The project benefitted greatly from having the time to experiment with the space, equipment and setup, which gave room to see if ideas worked, and to develop a clear staging choreography.

Working in the context of the Art Party meant that there were limitations in terms of the time Morley could access the space for setting up, but it also became a strength for the project in the end, as it gave parameters to find more innovative ways of displaying the work in the space.

Sharing the space with other performers and artists set a dynamic environment to view the work in, particularly as the projects PhD research seeks to explore the expanded contexts of fashion in dialogue with art and performance. It was extremely valuable to have the marketing support of Testing Grounds for the event, as it meant the work reached new audiences.

As well as providing an opportunity to try a new approach to improvisation and collage, the work was the first time during Morley’s PhD that she invited an audience to watch, which provoked a change in the way the artist involved herself – becoming part of the performance rather than the one who documents it.

The final result of the development was a twenty minute piece. The performers found the site and setup inspiring, wishing to explore new ways of working with it if the duration was expanded. 

This lesson was noted as a valuable one, which will be taken forward in the future when setting the parameters for improvised work.

The installation incorporated many elements of the Open Box and Superstructure

Performance

The work was shown as part of Art Party #5 in March 2018, offering a cross pollination of audiences and experiences from other works across the site.

The resulting piece provided a rendezvous between fashion’s more traditional notions of glamour, beauty and perfection, and bodies that resist and disrupt these myths. Materials performed, and the way they interact with bodies is central to how fashion communicates and how we perceive our bodies and express our identity. Through a series of two dimensional and live performed collages, The collaborative work considered how expanded methods of fashion collage can transform the body and destabilise the norms that dictate the nature of “fashionable bodies”. As part of the work Morely invited artists and performers to explore, improvise, collaborate, perform her installation on site.

The performance was a collaboration with Michelle Mantsio, Tim McPoland, Emma Langdon, Sarah Elsworth, Mark Brown, Elliot Forbes Gannon and Zoe Kostopoulos.

It was included in the Virgin Australia Melbourne Fashion Festival Arts Program. Having this audience in addition to those engaging in the Art Party provided a diverse crowd to explore the new project with.

As with other Testing Grounds Art Parties, the works by other artists that were selected to show at the event complemented the overall performance, and helped set the context for the work as a fashion practitioner exploring these particular spaces.   

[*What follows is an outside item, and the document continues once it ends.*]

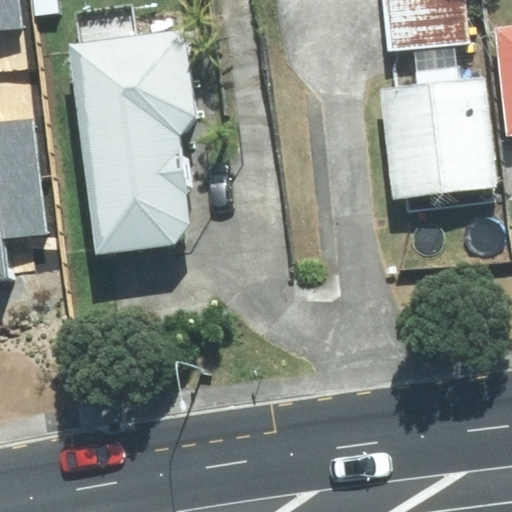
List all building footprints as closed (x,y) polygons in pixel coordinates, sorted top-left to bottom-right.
[(0,0),(0,25),(16,24),(13,0),(0,0)] [(469,0),(390,0),(398,59),(474,50),(469,0)] [(198,40),(84,55),(110,264),(187,253),(203,234),(193,148),(208,126),(198,40)] [(496,84),(393,96),(406,207),(510,194),(496,84)] [(0,112),(0,253),(51,248),(36,109),(0,112)]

Showing the work at Testing Grounds was a really inspiring prospect for Morley, not just to show work in the arts precinct, but to be part of such a dynamic Art Party event. If Testing Grounds was not available, Jane states that she would most likely have hired a space much further from Melbourne CBD where her work would have been viewed inside a conventional gallery or performance hall environment – in isolation of other work. 

To have work shared with a larger community of creatives and art-lovers in such close proximity to other cultural institutions and VAMFF events was greatly beneficial to the work and Morley’s emerging profile as a practitioner. 

After The Performance

Morley has taken the outcome of this performance to contribute to the writing of her PhD dissertation. Using the experience of making the work to develop proposals for art residencies, she hopes to expand on the work further, planning some improvised performance work planned for late 2018 and 2019.